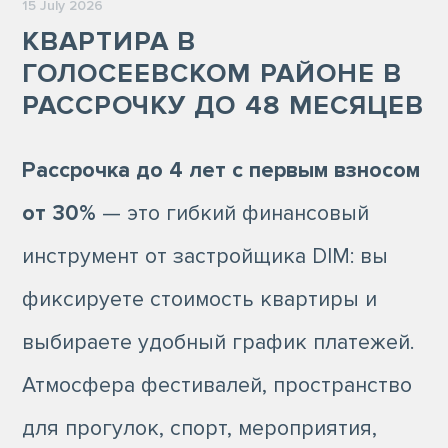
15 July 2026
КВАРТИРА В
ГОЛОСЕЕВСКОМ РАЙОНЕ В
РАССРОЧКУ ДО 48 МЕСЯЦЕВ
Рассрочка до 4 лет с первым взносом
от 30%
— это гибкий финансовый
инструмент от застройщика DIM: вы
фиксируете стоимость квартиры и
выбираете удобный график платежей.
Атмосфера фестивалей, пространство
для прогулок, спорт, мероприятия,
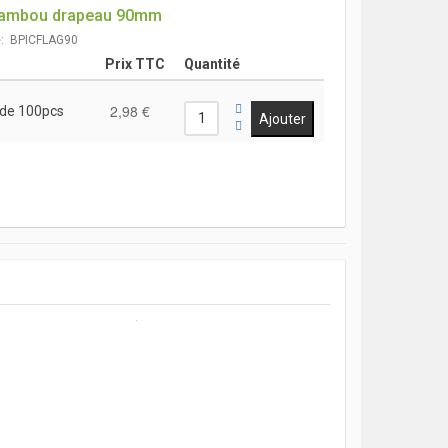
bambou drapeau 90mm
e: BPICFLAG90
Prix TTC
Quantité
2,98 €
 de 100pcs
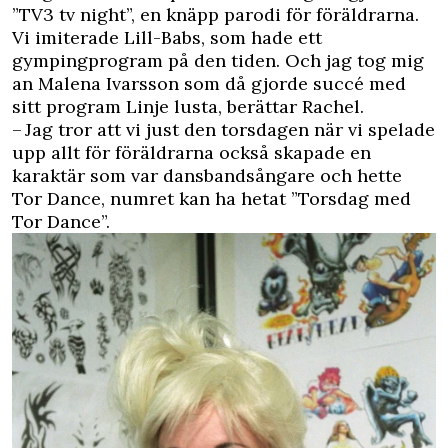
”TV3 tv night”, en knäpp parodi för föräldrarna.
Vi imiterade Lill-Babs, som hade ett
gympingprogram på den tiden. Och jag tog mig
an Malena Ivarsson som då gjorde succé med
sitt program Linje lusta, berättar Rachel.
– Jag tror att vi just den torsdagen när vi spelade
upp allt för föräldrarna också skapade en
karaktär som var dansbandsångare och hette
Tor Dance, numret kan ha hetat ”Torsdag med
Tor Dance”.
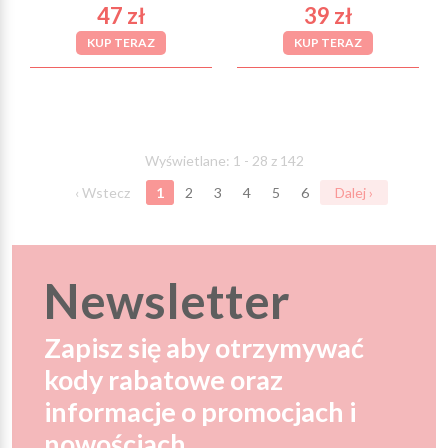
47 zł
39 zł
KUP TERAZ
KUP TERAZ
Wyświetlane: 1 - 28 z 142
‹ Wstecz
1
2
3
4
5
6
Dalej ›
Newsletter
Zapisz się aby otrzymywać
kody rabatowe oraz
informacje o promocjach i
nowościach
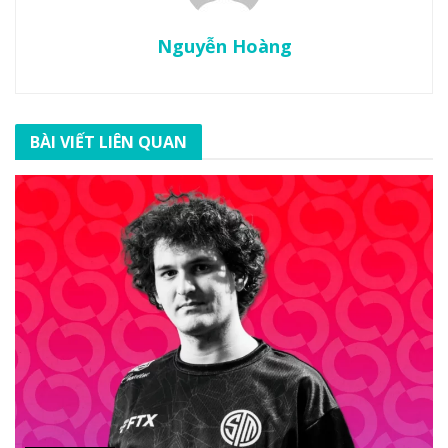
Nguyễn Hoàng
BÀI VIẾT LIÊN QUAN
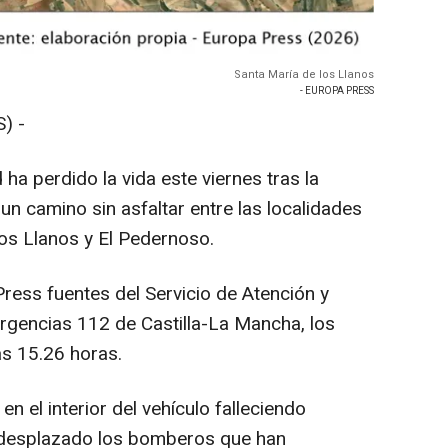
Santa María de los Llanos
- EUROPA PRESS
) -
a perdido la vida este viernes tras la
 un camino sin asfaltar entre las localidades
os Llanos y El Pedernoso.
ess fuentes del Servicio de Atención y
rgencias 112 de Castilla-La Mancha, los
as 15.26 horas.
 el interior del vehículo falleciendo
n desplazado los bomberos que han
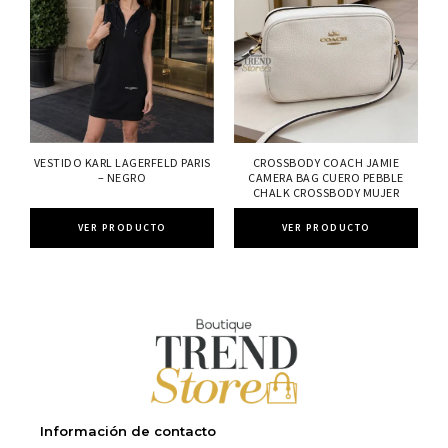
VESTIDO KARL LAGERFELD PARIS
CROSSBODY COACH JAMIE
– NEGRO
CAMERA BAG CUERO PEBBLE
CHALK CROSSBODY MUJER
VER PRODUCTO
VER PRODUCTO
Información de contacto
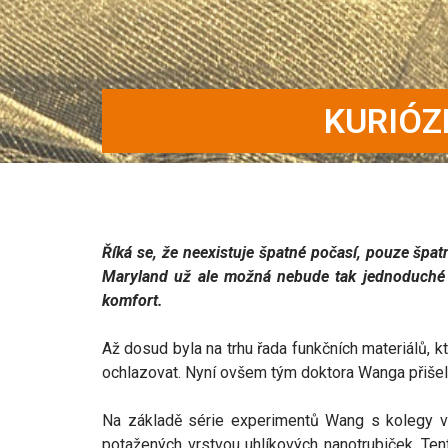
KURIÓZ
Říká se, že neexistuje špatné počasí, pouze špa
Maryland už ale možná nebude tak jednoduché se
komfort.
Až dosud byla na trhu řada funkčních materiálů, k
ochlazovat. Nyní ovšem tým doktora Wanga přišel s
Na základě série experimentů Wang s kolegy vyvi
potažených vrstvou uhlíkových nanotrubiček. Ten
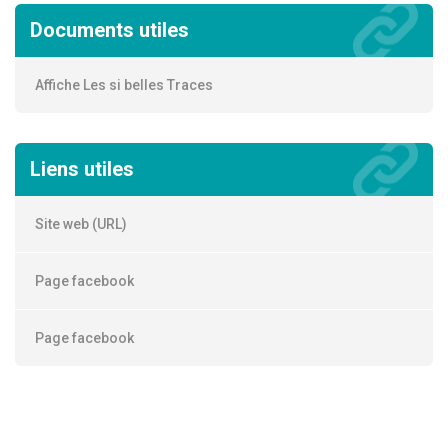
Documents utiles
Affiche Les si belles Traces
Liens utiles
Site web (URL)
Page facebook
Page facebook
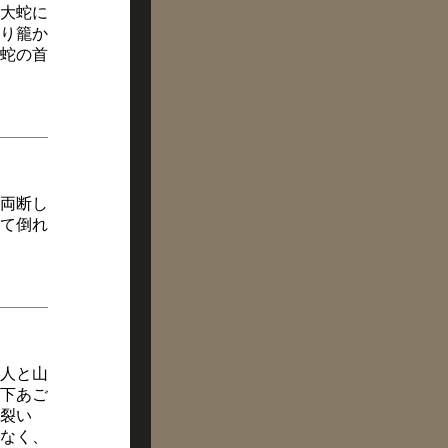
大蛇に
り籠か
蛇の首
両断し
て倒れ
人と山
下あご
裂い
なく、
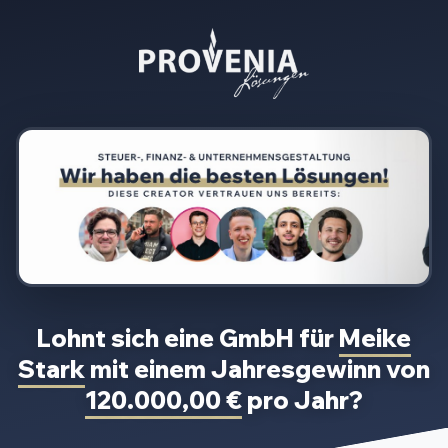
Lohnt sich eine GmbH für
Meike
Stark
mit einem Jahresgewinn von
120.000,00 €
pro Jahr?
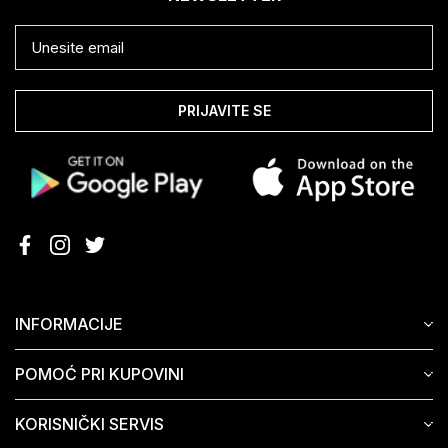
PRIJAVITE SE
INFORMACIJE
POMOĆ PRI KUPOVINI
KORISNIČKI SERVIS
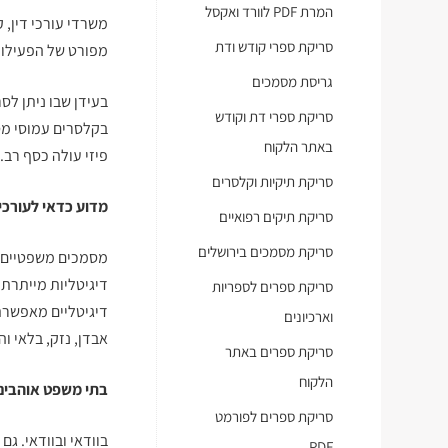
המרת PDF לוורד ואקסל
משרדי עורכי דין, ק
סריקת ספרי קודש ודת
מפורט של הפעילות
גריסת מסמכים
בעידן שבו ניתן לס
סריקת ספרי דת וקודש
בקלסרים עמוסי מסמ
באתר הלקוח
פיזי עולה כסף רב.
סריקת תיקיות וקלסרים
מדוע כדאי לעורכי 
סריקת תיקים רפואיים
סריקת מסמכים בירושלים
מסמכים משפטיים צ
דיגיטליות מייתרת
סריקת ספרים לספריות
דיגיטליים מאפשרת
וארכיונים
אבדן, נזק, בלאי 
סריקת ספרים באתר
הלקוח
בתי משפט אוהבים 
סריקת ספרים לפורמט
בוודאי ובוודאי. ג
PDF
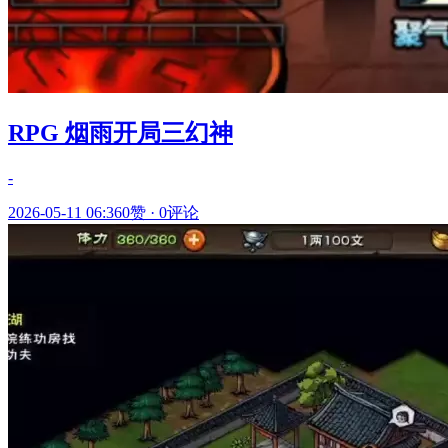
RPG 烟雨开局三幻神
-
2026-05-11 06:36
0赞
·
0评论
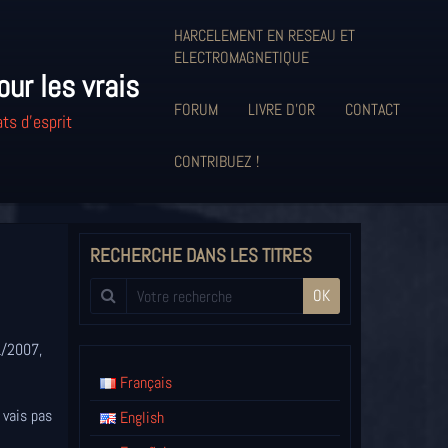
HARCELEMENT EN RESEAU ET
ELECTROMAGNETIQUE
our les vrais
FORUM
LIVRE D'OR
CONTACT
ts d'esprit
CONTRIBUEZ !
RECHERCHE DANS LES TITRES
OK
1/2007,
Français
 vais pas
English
━━━━
- Task statement -
Which lines in the records above contain the word "föräldrarna"? Return each of them.

- Response to the exercise -
”TV3 tv night”, en knäpp parodi för föräldrarna.
upp allt för föräldrarna också skapade en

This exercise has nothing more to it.